Converting a century-old holy building into a modern nightclub took two years. Christou and his brother, Chris, removed and gave away the organ and retrofitted the church with a heating and air-conditioning unit. They built a wooden bar on the altar from discarded pews and added more bars beneath the arches of the side aisles. They kept the cathedral’s stained glass, including the window depicting the Sermon on the Mount. In October 1996, they ran out of money to finish construction, so they settled on an ingenious, if tenuous plan: They’d host a New Year’s Eve party—charging $50 to $100—to finance the rest of the work.

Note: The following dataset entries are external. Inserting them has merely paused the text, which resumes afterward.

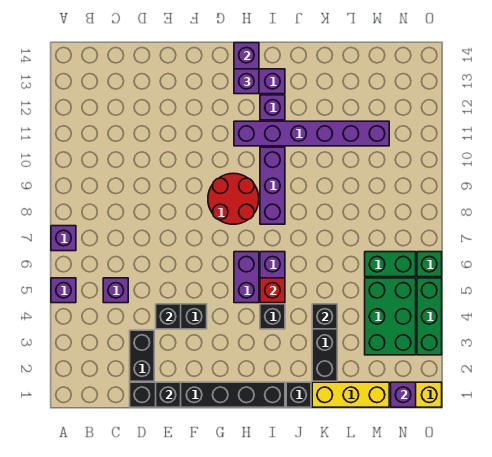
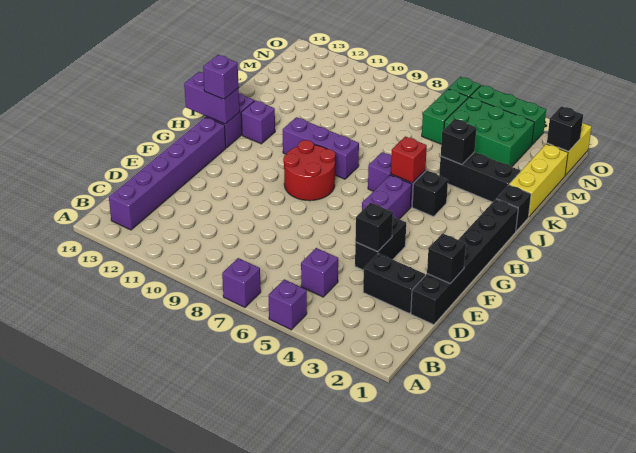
purple 1x2 brick [234,252,259,303] -> purple 1x2 brick turned to [362,175,412,219]
purple 1x6 brick [234,121,389,146] -> purple 1x6 brick moved to [109,117,226,230]
purple 1x1 brick [391,382,416,407] -> black 1x1 brick [547,106,583,151]

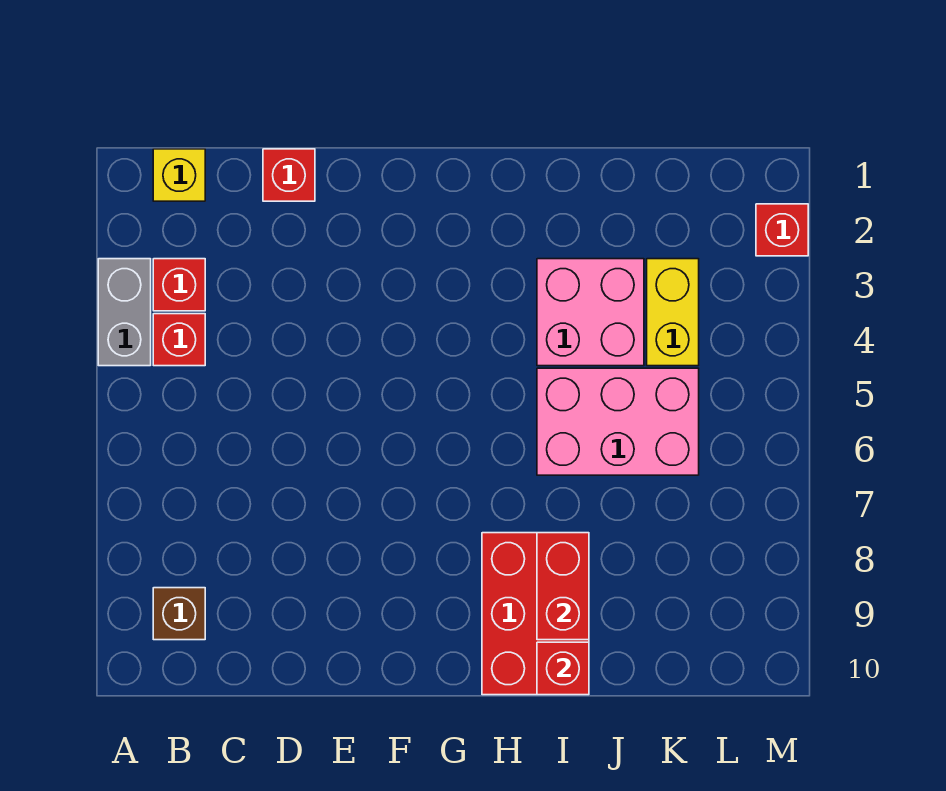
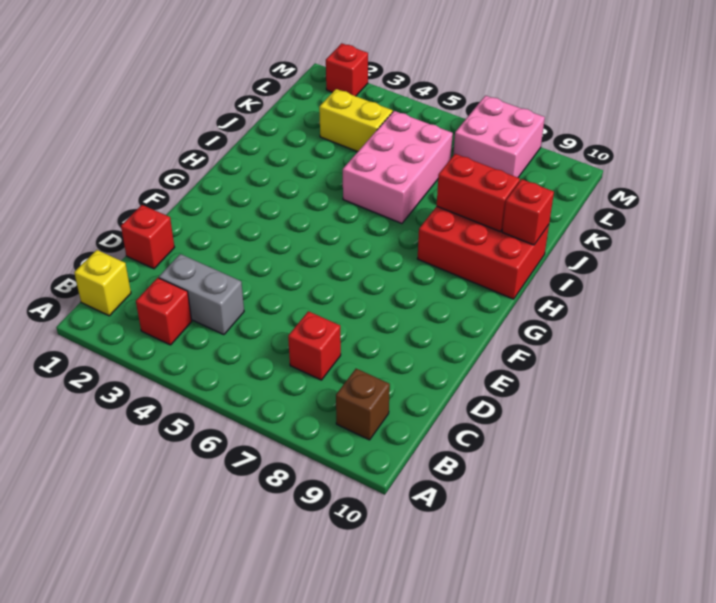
grey 1x2 brick [98,259,151,366] -> grey 1x2 brick moved to [159,254,244,335]
red 1x1 brick [153,314,205,366] -> red 1x1 brick moved to [288,311,341,380]
pink 2x2 brick [537,259,644,366] -> pink 2x2 brick moved to [453,96,545,178]

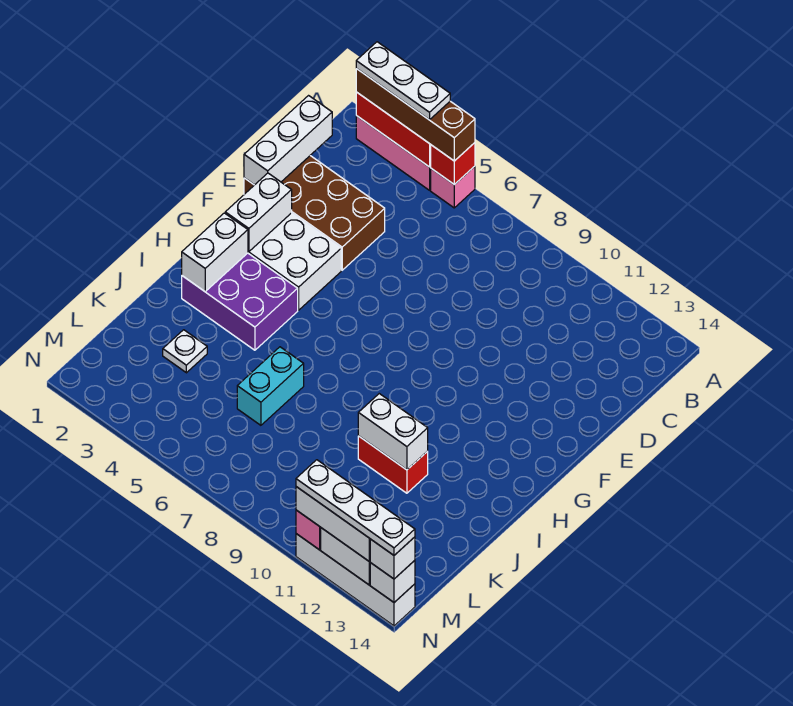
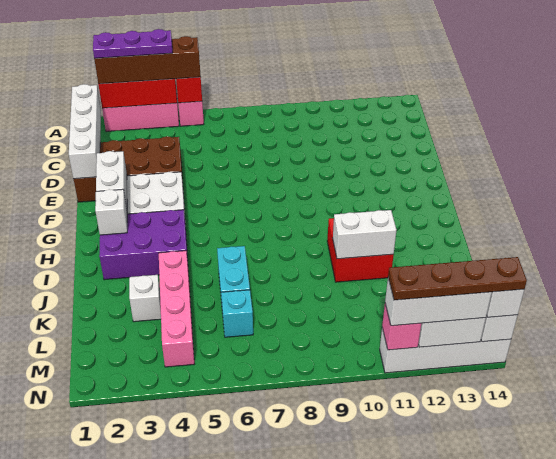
white 1x3 plate [356,42,450,120] -> purple 1x3 plate [93,29,173,58]
white 1x3 brick [244,96,332,185] -> white 1x4 brick [69,84,101,179]
white 1x2 brick [182,213,248,291] -> white 1x1 brick [95,189,127,235]
none -> pink 1x4 brick [159,251,194,367]
red 1x2 brick [358,436,428,493] -> red 2x2 brick [327,218,393,282]
white 1x1 plate [163,330,207,373] -> white 1x1 brick [129,275,161,322]
none -> cyan 1x1 brick [221,290,253,337]
white 1x4 plate [296,460,415,555] -> brown 1x4 plate [388,257,527,300]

The tickets went quickly, but two days before the party, the construction crew was putting the finishing touches on the building when a worker set his torch down on the roof. When the fire department arrived to extinguish the blaze, their hoses flooded the basement. Christou sat on the sidewalk across the street, wondering if he was watching his nightclub wash away. “It was one of the hardest moments in my life,” Christou says. “But people saw it on TV and brought wet vacs down. We had 80 people in the church, mopping floors and cleaning the walls. And that was one of the highest moments in my life.”

The cleanup crew finished just hours before the sold-out New Year’s Eve party was about to start, while delivery trucks drove around, killing time, waiting for the club to pass its inspections so they could deliver their booze. Beth McCann, then director of the city’s department of excise and licenses, hung around to make sure Christou got his liquor license, going above and beyond to ensure that the young entrepreneur would be able to open on time. The party was a hit, until a police officer visited Christou in the downstairs cigar bar and issued a warning: Central Denver isn’t like southeast Denver, where your other clubs are, the officer said. Be careful.

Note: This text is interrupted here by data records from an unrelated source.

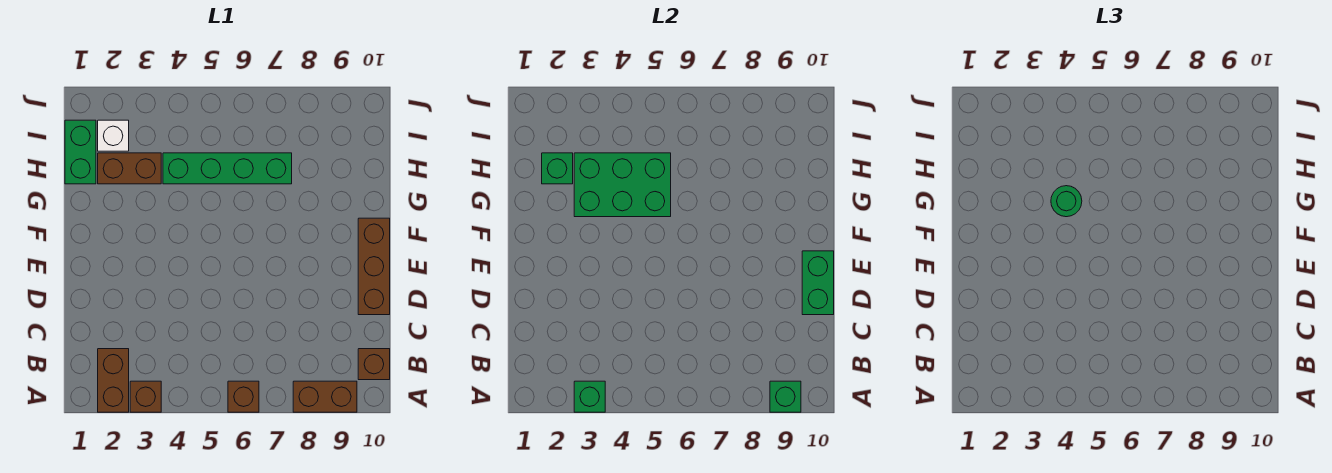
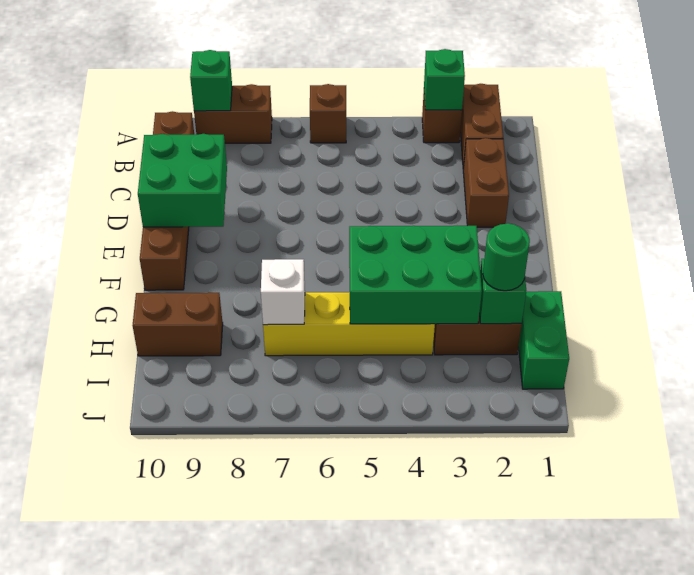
none -> brown 1x2 brick [463,138,509,227]
green 1x2 brick [802,251,834,315] -> green 2x2 brick [138,134,227,227]
green 1x1 round brick [1051,186,1082,217] -> green 1x1 round brick moved to [483,223,530,291]
green 1x4 brick [163,153,292,184] -> yellow 1x4 brick [263,292,435,356]
none -> brown 1x2 brick [133,293,223,356]
white 1x1 brick [98,120,129,151] -> white 1x1 brick moved to [261,259,305,325]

Christou should have seen it coming. Nine months earlier, a man named Jeffrey Truax and his friends had gotten into a fight outside of another Christou club, 1082 Broadway. Truax got into his car and allegedly backed it into Andrew Clarry, an off-duty police officer who had been working security at 1082. Clarry, along with Kenneth Chavez—another officer working security that night—fired 25 bullets into Truax’s vehicle, killing him and injuring a passenger. Denver district attorney Bill Ritter eventually ruled that the use of force was justified, but Truax’s family sued the city and the officers in civil court.

In 1998, two years after the shooting, Christou testified against Chavez and Clarry, saying that the deadly force was unnecessary. In November of that year, the court found that the men had deprived Truax of his constitutional rights and ordered the city to pay $500,000 to the Truax estate. Christou remains unrepentant about his testimony. “They shot the kid 26 times from 12 feet away,” Christou says today. “I thought in the 20th century, you don’t shoot people 26 times from 12 feet away. If you shot a dog like that, you’d be in jail.”